:: Exercise text

2002-08-15 Thread Bruce Momjian


Actually, my _big_ question is whether the lack of dependency info
coming from 7.2 is going to cause problems in 7.3, i.e. do we make
assumptions that dependency info is there and in cases it isn't, are
there surprises for users, where things worked fine in 7.2.  I want to
know if there are cases where we assumed dependency info was there when
in 7.2 we handled the lack of depenency better.

---

Tom Lane wrote:
 Christopher Kings-Lynne [EMAIL PROTECTED] writes:
  What about this.
  1. Implement pg_get_foreignkey_def() or whatever
  2. Adjust pg_dump to dump foreign keys using an ALTER statement
  3. Back port the above to rel 7_2_2
  4. Release a 7.2.2 version and ask that people upgrade to that version and
  do a dump before they upgrade to 7.3.

::::
:: Supplied material

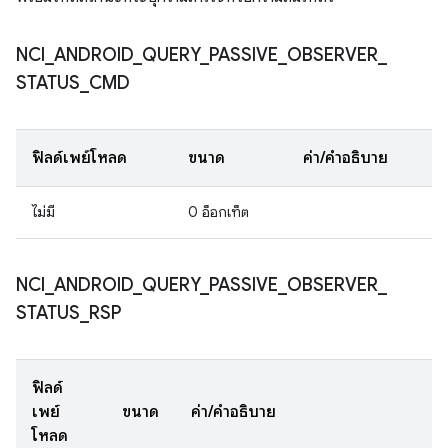
NCI
_
ANDROID
_
QUERY
_
PASSIVE
_
OBSERVER
_
STATUS
_
CMD
ฟิลด์เพย์โหลด
ขนาด
ค่า/คำอธิบาย
ไม่มี
0 อ็อกเท็ต
NCI
_
ANDROID
_
QUERY
_
PASSIVE
_
OBSERVER
_
STATUS
_
RSP
ฟิลด์
เพย์
ขนาด
ค่า/คำอธิบาย
โหลด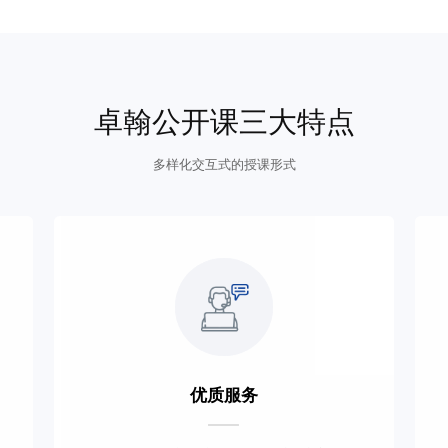
卓翰公开课三大特点
多样化交互式的授课形式
优质服务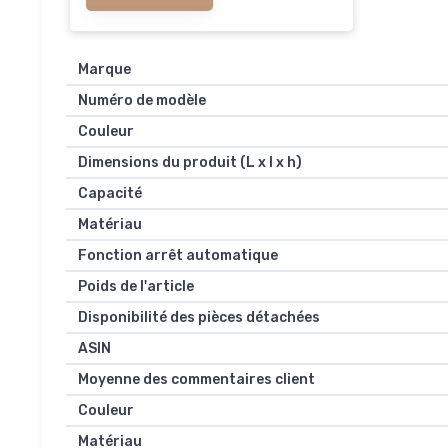
Marque
Numéro de modèle
Couleur
Dimensions du produit (L x l x h)
Capacité
Matériau
Fonction arrêt automatique
Poids de l'article
Disponibilité des pièces détachées
ASIN
Moyenne des commentaires client
Couleur
Matériau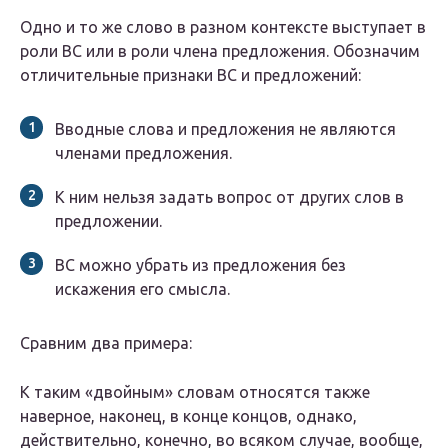
Одно и то же слово в разном контексте выступает в
роли ВС или в роли члена предложения. Обозначим
отличительные признаки ВС и предложений:
Вводные слова и предложения не являются
членами предложения.
К ним нельзя задать вопрос от других слов в
предложении.
ВС можно убрать из предложения без
искажения его смысла.
Сравним два примера:
К таким «двойным» словам относятся также
наверное, наконец, в конце концов, однако,
действительно, конечно, во всяком случае, вообще,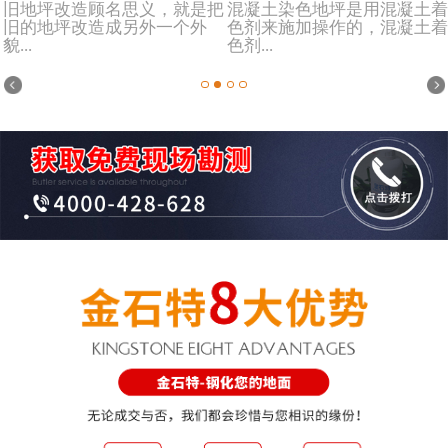
旧地坪改造顾名思义，就是把
混凝土染色地坪是用混凝土着
旧的地坪改造成另外一个外
色剂来施加操作的，混凝土着
貌...
色剂...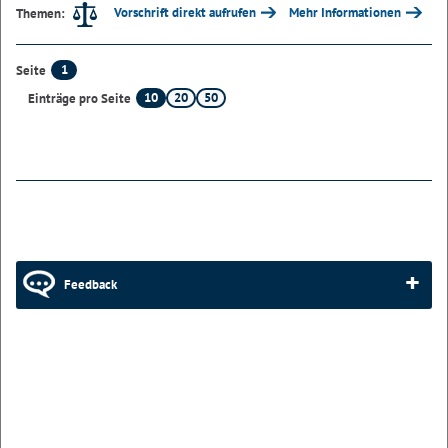
Vorschrift direkt aufrufen
Mehr Informationen
Themen:
1
Seite
10
20
50
Einträge pro Seite
Feedback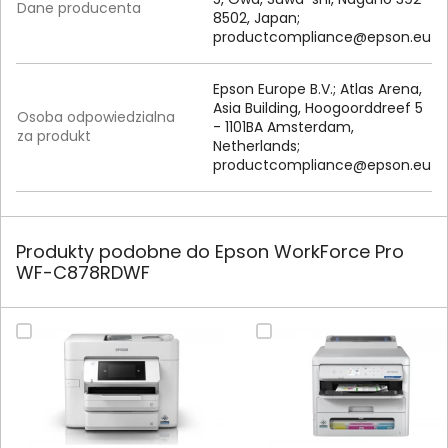
Dane producenta
8502, Japan;
productcompliance@epson.eu
Epson Europe B.V.; Atlas Arena,
Asia Building, Hoogoorddreef 5
Osoba odpowiedzialna
- 1101BA Amsterdam,
za produkt
Netherlands;
productcompliance@epson.eu
Produkty podobne do Epson WorkForce Pro
WF-C878RDWF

::::

◆ Exercise directions
Decide whether each statement below agrees with the message about dependency info above. For each, answer yes or no and quote the words of the message that decide it.
1. The main concern raised is whether missing dependency info from 7.2 will cause problems in 7.3.
2. The numbered proposal calls for pg_dump to dump foreign keys using a CREATE statement.
3. The numbered proposal asks people to upgrade to a 7.2.2 release and do a dump before moving to 7.3.

◆ Reply to the exercise
1. Yes: "my _big_ question is whether the lack of dependency info coming from 7.2 is going to cause problems in 7.3"
2. No: "Adjust pg_dump to dump foreign keys using an ALTER statement"
3. Yes: "ask that people upgrade to that version and do a dump before they upgrade to 7.3."